-- What to do --
Please carry the text below about researching family genealogy further, picking up right after its last sentence.

-- Text provided --
..........
I think about death a lot. I want to be clear that it is not because I want to die. I’m not depressed. Well, I am depressed, but I assure you that it’s just regular depressed. I started researching my family’s genealogy when my great-uncle died in 20161. He did not get married or have children (…. that we know about….). I scanned all his meticulously kept photo albums and realized there was a lot I didn’t know about my ancestors. Today, there’s still a hell of a lot I don’t know, but I have the beginning of our story in this country, and the documentation to back it up.
When you are researching genealogy, almost everybody is dead. What remains, in the public record, is mainly names and dates and places, like vital statistics records: birth, marriage and death; census records, up to 1921 in Canada (minus Newfoundland), or 1926 in prairie provinces, or 1950 (!) in the United States; family origin stories in local history books; mentions across over 100+ years of newspaper archives; and often a carved piece of stone sitting with other carved stones (and often some wooden crosses in particularly historic locations) in a big field.
..........
People or hands pictured with their joints

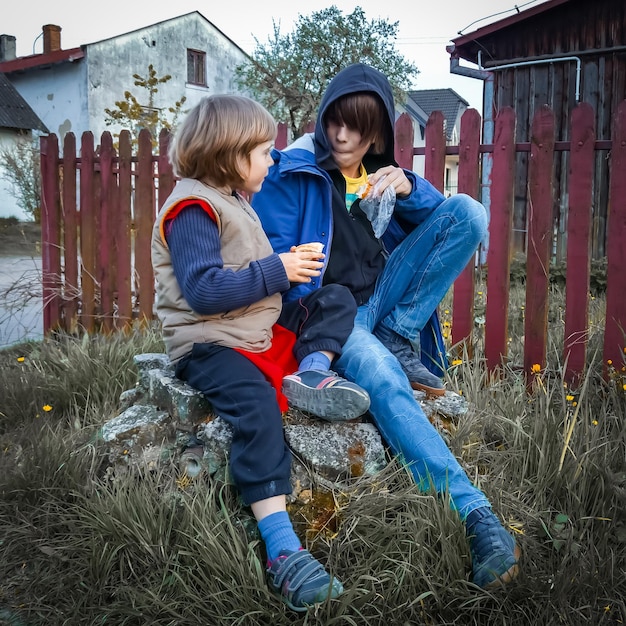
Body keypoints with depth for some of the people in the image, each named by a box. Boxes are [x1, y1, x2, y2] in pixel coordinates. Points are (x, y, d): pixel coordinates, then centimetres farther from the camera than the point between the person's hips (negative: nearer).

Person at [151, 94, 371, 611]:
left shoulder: (232, 201, 19)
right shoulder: (193, 209, -12)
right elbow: (204, 291, -25)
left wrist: (291, 264, 15)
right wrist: (277, 271, -19)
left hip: (263, 331, 10)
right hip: (209, 344, -10)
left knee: (337, 299, 11)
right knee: (255, 403, -34)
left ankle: (312, 373, -16)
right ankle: (282, 549, -37)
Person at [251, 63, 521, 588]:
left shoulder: (380, 169, 13)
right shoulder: (291, 171, -4)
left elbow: (441, 219, 13)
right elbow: (271, 258, -9)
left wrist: (409, 188, -10)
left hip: (381, 298, 6)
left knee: (468, 211, -8)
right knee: (380, 374, -39)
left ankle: (400, 339, -13)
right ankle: (477, 518, -43)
..........
-- Response for this exercise --
My genealogy hobby led to another hobby: photographing gravestones for the website FindAGrave.com. Some of the users on the site have had accounts for over 20 years and added hundreds of thousands of entries. They used to take photos on film, and then develop, scan, and upload them! Smart phones have made things a lot easier. Genealogy websites like Ancestry and familysearch.org use Find a Grave as a source, and Ancestry actually owns it now, but luckily the site stayed free to use.
It started when I photographed my great-grandparents2. Then I photographed every other stone in the row they were in. I am especially proud that before I started, I could not read Cyrillic. I taught myself to sound it out in order to be able to match the graves to the cemetery records during the transcription process. Within a few summers, I photographed and transcribed the entire cemetery. Then I started on the cemetery next to it. I should be finished next summer.
So far, I’ve added about 19,000 photos to the website. I hope that I helped some people piece together their families. It’s very pleasant to walk the rows when the weather is nice. I usually listen to podcasts.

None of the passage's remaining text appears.